The large work that dominates the trio is called The Jitterbug Waltz. It’s an apt title: together with its smaller but no less lively siblings, it dances and vibrates with colour in the cool white setting – one of the fourth-floor guest salons that formed the original nucleus of the family house around which Le Sirenuse hotel was built.
It would be wrong to describe Whitney as a late bloomer; it’s just that it’s taken the art world a while to catch up with the Philadelphia-born artist, who celebrated his 70th birthday in 2016.
It has really only been in the last five years that Whitney has achieved serious recognition in his homeland, a reappraisal that culminated in a major solo show, ‘Dance the Orange’, at the Studio Museum in Harlem, New York, in 2015. More recently, Whitney was one of only a handful of painters selected for the 2017 edition of prestigious five-yearly art event documenta, which in its 14th edition spread from its historic base of Kassel in Germany to the Greek capital, Athens.
Previously, the abstract painter celebrated for his vivid colour-field canvases was better known in Europe, where he has also lived and taught for long periods (he and his wife, the artist Marina Adams, have a studio space in Parma). In a 2013 interview with bomb magazine, the painter suggested that this might be because his ‘old-fashioned’ focus on painting, and by extension drawing, is taken more seriously on the Italian side of the Atlantic: “I think New York is really Warhol’s town; Pop is just bigger here. In Europe, they have a sense of what abstraction is. They have a real sense of painting”.
It’s easy to describe a Whitney, but not so easy to describe what it does. For decades, after an early art-school phase in which “I was coming from made-up, figurative work where I’d paint self-portraits and things out of Goya or Velázquez”, Whitney has focused on painting blocks of colour on square canvases. These blocks are divided by horizontal bands, between three and five in each work. The result is a dance of colour that seems to cleave to certain rules but at the same time to challenge or flaunt those rules.
The colour blocks are not all the same size, even within the row; the horizontal bands are not evenly spaced. Some of the paint has been thickly and evenly laid on, but in other cases only a first coat seems to have been applied, and the brushstrokes are clearly visible. Sometimes paint drips down from one of the colour squares onto the horizontal bands. And the square canvas seems to struggle to contain the whole work: certain colour-blocks appear truncated, or barely have time to start at the edge of the painting, as if the work were a sample of fabric cut from a much larger bolt of cloth. It’s tempting to relate this to a comment Whitney let drop in that bomb interview: “I always want to have every colour of the universe in the painting”. Could it be that all the artist’s paintings are, rather like those disassembled Renaissance altarpiece fragments one sees in museums, merely details of some ideal infinite work in which all the colours in the universe are present?

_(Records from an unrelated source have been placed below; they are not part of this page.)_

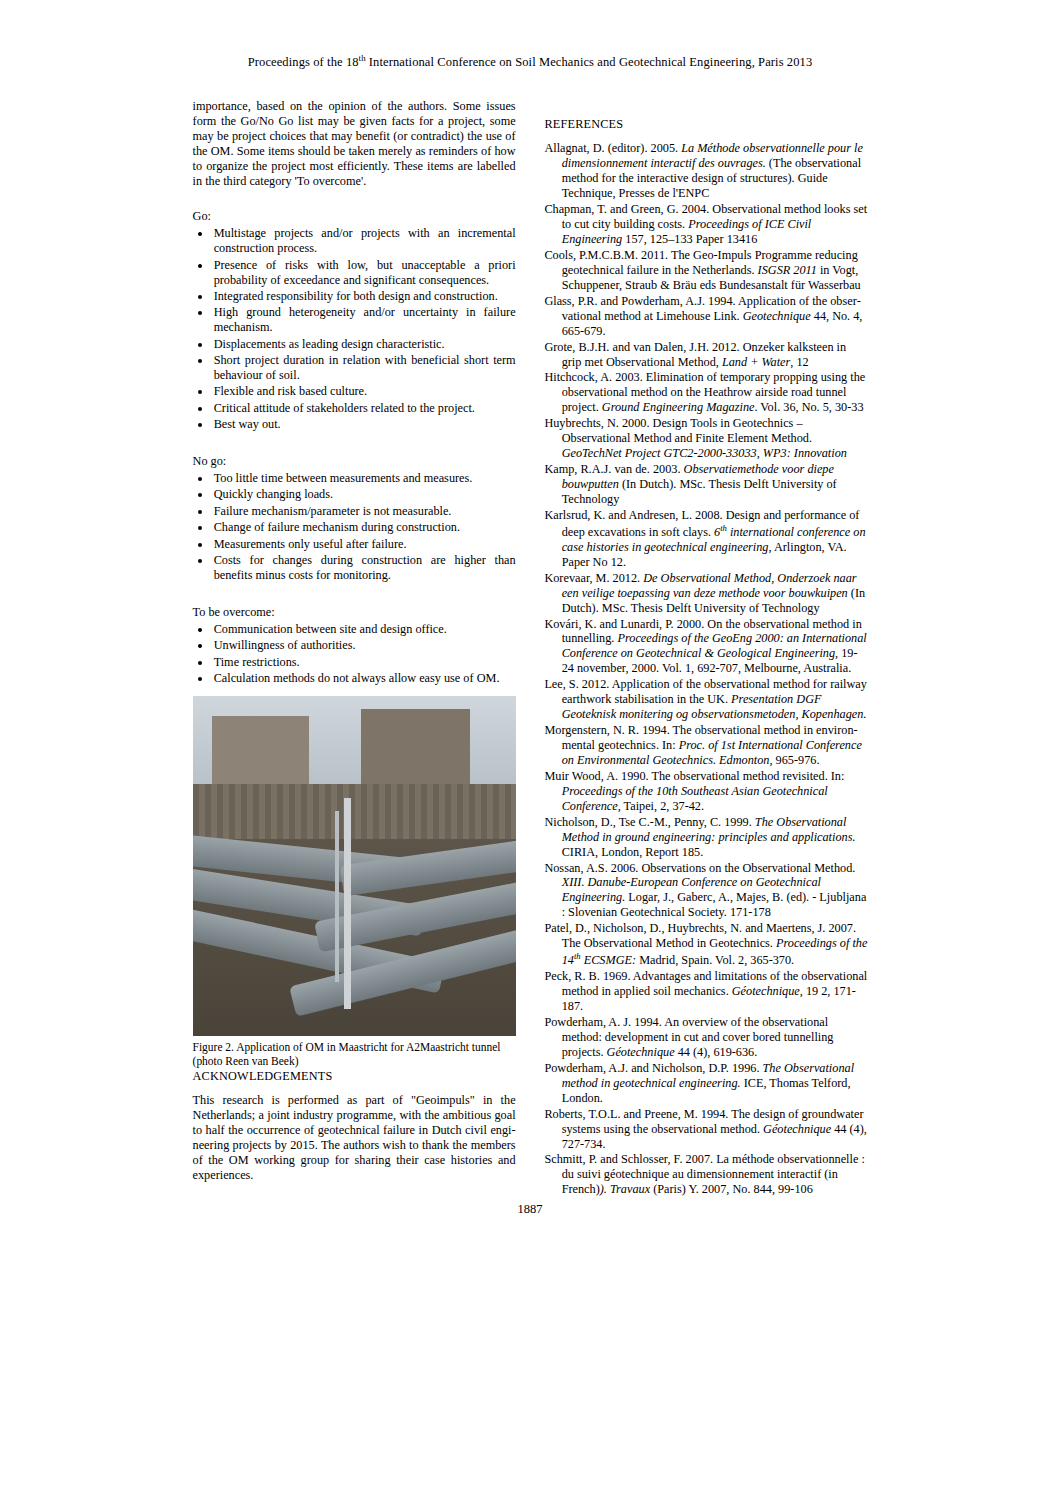Proceedings of the 18th International Conference on Soil Mechanics and Geotechnical Engineering, Paris 2013
importance, based on the opinion of the authors. Some issues form the Go/No Go list may be given facts for a project, some may be project choices that may benefit (or contradict) the use of the OM. Some items should be taken merely as reminders of how to organize the project most efficiently. These items are labelled in the third category 'To overcome'.
Go:
Multistage projects and/or projects with an incremental construction process.
Presence of risks with low, but unacceptable a priori probability of exceedance and significant consequences.
Integrated responsibility for both design and construction.
High ground heterogeneity and/or uncertainty in failure mechanism.
Displacements as leading design characteristic.
Short project duration in relation with beneficial short term behaviour of soil.
Flexible and risk based culture.
Critical attitude of stakeholders related to the project.
Best way out.
No go:
Too little time between measurements and measures.
Quickly changing loads.
Failure mechanism/parameter is not measurable.
Change of failure mechanism during construction.
Measurements only useful after failure.
Costs for changes during construction are higher than benefits minus costs for monitoring.
To be overcome:
Communication between site and design office.
Unwillingness of authorities.
Time restrictions.
Calculation methods do not always allow easy use of OM.
Figure 2. Application of OM in Maastricht for A2Maastricht tunnel (photo Reen van Beek)
Acknowledgements
This research is performed as part of "Geoimpuls" in the Netherlands; a joint industry programme, with the ambitious goal to half the occurrence of geotechnical failure in Dutch civil engineering projects by 2015. The authors wish to thank the members of the OM working group for sharing their case histories and experiences.
References
Allagnat, D. (editor). 2005. La Méthode observationnelle pour le dimensionnement interactif des ouvrages. (The observational method for the interactive design of structures). Guide Technique, Presses de l'ENPC
Chapman, T. and Green, G. 2004. Observational method looks set to cut city building costs. Proceedings of ICE Civil Engineering 157, 125–133 Paper 13416
Cools, P.M.C.B.M. 2011. The Geo-Impuls Programme reducing geotechnical failure in the Netherlands. ISGSR 2011 in Vogt, Schuppener, Straub & Bräu eds Bundesanstalt für Wasserbau
Glass, P.R. and Powderham, A.J. 1994. Application of the observational method at Limehouse Link. Geotechnique 44, No. 4, 665-679.
Grote, B.J.H. and van Dalen, J.H. 2012. Onzeker kalksteen in grip met Observational Method, Land + Water, 12
Hitchcock, A. 2003. Elimination of temporary propping using the observational method on the Heathrow airside road tunnel project. Ground Engineering Magazine. Vol. 36, No. 5, 30-33
Huybrechts, N. 2000. Design Tools in Geotechnics – Observational Method and Finite Element Method. GeoTechNet Project GTC2-2000-33033, WP3: Innovation
Kamp, R.A.J. van de. 2003. Observatiemethode voor diepe bouwputten (In Dutch). MSc. Thesis Delft University of Technology
Karlsrud, K. and Andresen, L. 2008. Design and performance of deep excavations in soft clays. 6th international conference on case histories in geotechnical engineering, Arlington, VA. Paper No 12.
Korevaar, M. 2012. De Observational Method, Onderzoek naar een veilige toepassing van deze methode voor bouwkuipen (In Dutch). MSc. Thesis Delft University of Technology
Kovári, K. and Lunardi, P. 2000. On the observational method in tunnelling. Proceedings of the GeoEng 2000: an International Conference on Geotechnical & Geological Engineering, 19-24 november, 2000. Vol. 1, 692-707, Melbourne, Australia.
Lee, S. 2012. Application of the observational method for railway earthwork stabilisation in the UK. Presentation DGF Geoteknisk monitering og observationsmetoden, Kopenhagen.
Morgenstern, N. R. 1994. The observational method in environmental geotechnics. In: Proc. of 1st International Conference on Environmental Geotechnics. Edmonton, 965-976.
Muir Wood, A. 1990. The observational method revisited. In: Proceedings of the 10th Southeast Asian Geotechnical Conference, Taipei, 2, 37-42.
Nicholson, D., Tse C.-M., Penny, C. 1999. The Observational Method in ground engineering: principles and applications. CIRIA, London, Report 185.
Nossan, A.S. 2006. Observations on the Observational Method. XIII. Danube-European Conference on Geotechnical Engineering. Logar, J., Gaberc, A., Majes, B. (ed). - Ljubljana : Slovenian Geotechnical Society. 171-178
Patel, D., Nicholson, D., Huybrechts, N. and Maertens, J. 2007. The Observational Method in Geotechnics. Proceedings of the 14th ECSMGE: Madrid, Spain. Vol. 2, 365-370.
Peck, R. B. 1969. Advantages and limitations of the observational method in applied soil mechanics. Géotechnique, 19 2, 171-187.
Powderham, A. J. 1994. An overview of the observational method: development in cut and cover bored tunnelling projects. Géotechnique 44 (4), 619-636.
Powderham, A.J. and Nicholson, D.P. 1996. The Observational method in geotechnical engineering. ICE, Thomas Telford, London.
Roberts, T.O.L. and Preene, M. 1994. The design of groundwater systems using the observational method. Géotechnique 44 (4), 727-734.
Schmitt, P. and Schlosser, F. 2007. La méthode observationnelle : du suivi géotechnique au dimensionnement interactif (in French)). Travaux (Paris) Y. 2007, No. 844, 99-106
1887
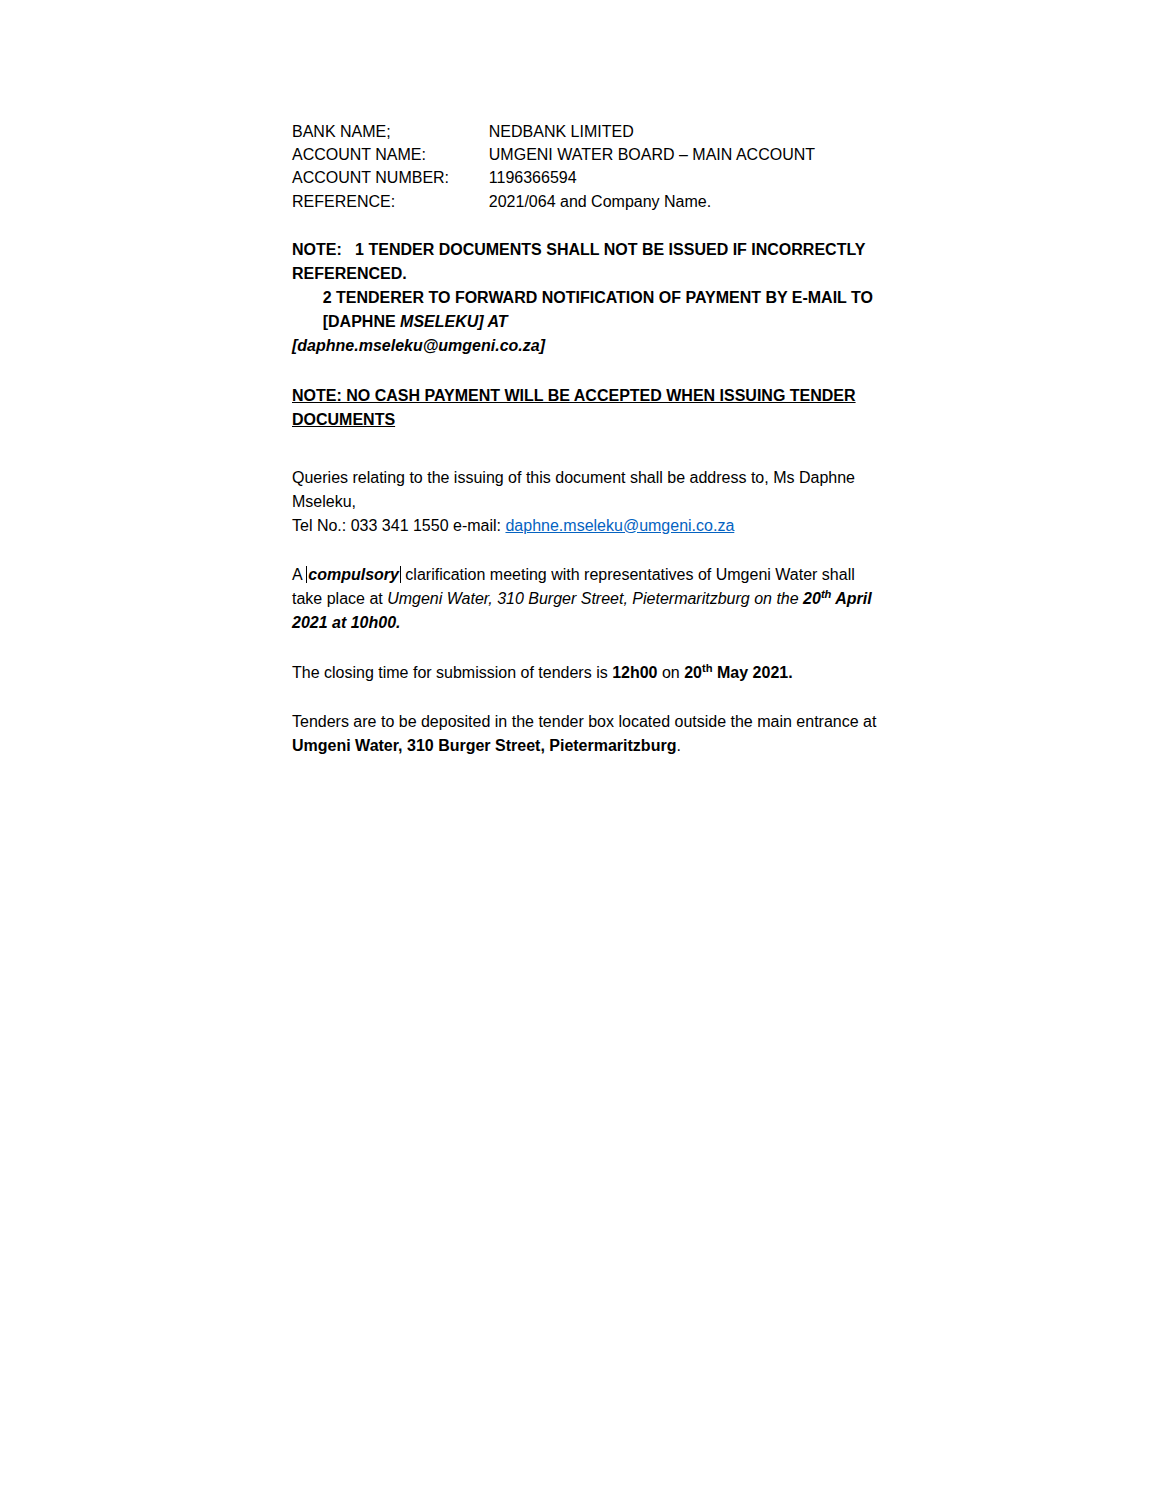BANK NAME; NEDBANK LIMITED ACCOUNT NAME: UMGENI WATER BOARD – MAIN ACCOUNT ACCOUNT NUMBER: 1196366594 REFERENCE: 2021/064 and Company Name.
NOTE: 1 TENDER DOCUMENTS SHALL NOT BE ISSUED IF INCORRECTLY REFERENCED. 2 TENDERER TO FORWARD NOTIFICATION OF PAYMENT BY E-MAIL TO [DAPHNE MSELEKU] AT [daphne.mseleku@umgeni.co.za]
NOTE: NO CASH PAYMENT WILL BE ACCEPTED WHEN ISSUING TENDER DOCUMENTS
Queries relating to the issuing of this document shall be address to, Ms Daphne Mseleku,
Tel No.: 033 341 1550 e-mail: daphne.mseleku@umgeni.co.za
A compulsory clarification meeting with representatives of Umgeni Water shall take place at Umgeni Water, 310 Burger Street, Pietermaritzburg on the 20th April 2021 at 10h00.
The closing time for submission of tenders is 12h00 on 20th May 2021.
Tenders are to be deposited in the tender box located outside the main entrance at Umgeni Water, 310 Burger Street, Pietermaritzburg.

In a review of the artist’s Studio Museum show, New Yorker art critic Peter Schjeldahl described the ‘Whitney effect’ thus: “The glamour of the work alerts you to an onset of beauty, pending the appropriate feeling and an endorsement in thought. But the juxtapositions and the compositional rhythms of the colors, jarring ever so slightly, won’t resolve into unity. What’s going on? Does the artist aim at order and miss, or does he try, and fail, to destroy it?”.
It’s no surprise that jazz metaphors are sometimes reached for in discussions of Whitney’s work: jazz is a form that enacts the same tension between rules and defiance, rhythmic order and creative displacement. Whitney has talked about the influence of Ornette Coleman and Charlie Parker on his work: “When I first saw Cézanne, I thought, This is like Charlie Parker, only painting. It’s like polyrhythm, a beat and a beat and a beat and a beat, like call and response, you know— in the middle of the beat there’s another beat. Cézanne was key and a big source for me. Going back and forth—the music, the color, the rhythm, the beat”. The Jitterbug Waltz, the title of Whitney's Artists at Le Sirenuse commission, takes its title from Fats Waller’s celebrated 1942 instrumental of the same name, unusual both in its 3/4 waltz time signature and in Waller’s choice of the Hammond organ rather than his more usual piano. It’s a piece of odd musical angles, jaunty discords and resolutions, much like Whitney’s suite of paintings.
When Whitney talks about the colour in his paintings, the challenges he sets himself can sound rather abstract and technical. “How could I lay two colors so close to each other and not trap them but rather allow air for the canvas to breathe?”, he once rhetorically asked himself in an interview with Artforum. “This became a sort of preoccupation for me. Creating space within color involves experiments with density, vibrancy, saturation, and even with matteness”.
Yet it is clear that for this Afro-American artist, whose parents could not even enter a museum because of the colour of their skin, this endeavour is not a dry conceptual exercise. The arrangement of colour fields on a square canvas measuring 4 feet by 4 feet is a creative act, but also a political one. “The idea”, Whitney has said, “is that color cannot be controlled and that it has total freedom. One color can’t overpower another color. It’s a very democratic idea, very New York”.